Celebrating July 4th with a walk on the Rail Trail from the Ice House Road access toward Lebanon. About 100 yards before the bridge overpass near the Mascoma Lake Dam, we looked up. And had no idea what it was that we saw.
Thank the gods for Google.
Same as the featured image above, but showing the upcoming bridge. Photos and research assistance by Keith Irwin
Spoiler alert: These are tell-tales, wires or ropes that would have hung down over a passing train. According to American-Rails.com, they are now relatively ancient and rare. "Prior to the modern era of air and pneumatic brakes a crewman known as a brakeman was required to scale the tops of freight cars, while the train was at-speed or in motion, and manually set each car's braking system." Clearly a dangerous job. The purpose of the tell-tales was to warn him that an impending obstacle--in this case the bridge--was coming up. He then knew to lie flat on the car to avoid injury.

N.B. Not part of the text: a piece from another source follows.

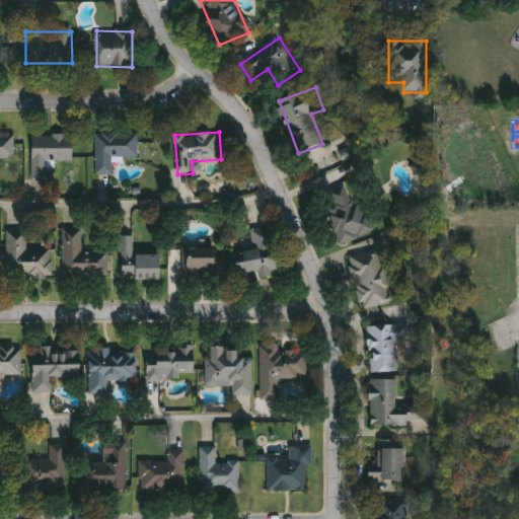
[(139,159),(114,159),(114,174),(97,174),(97,134),(139,134),(139,159)]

If you are or have ever been a Lionel train owner, you might have had something like this in your collection:
And you would have known that the brakeman would have had to take quick action when he saw the tell-tales.
Had we not been re-routed 180 degrees from our original, opposite direction by a bear in the center of the Rail Trail, (Wait, a bear? Since posting, a friend has suggested that I may have buried the lead on this story) we would have missed this delightful reminder of an era when trains, not people, used this path. Another walk, another history lesson.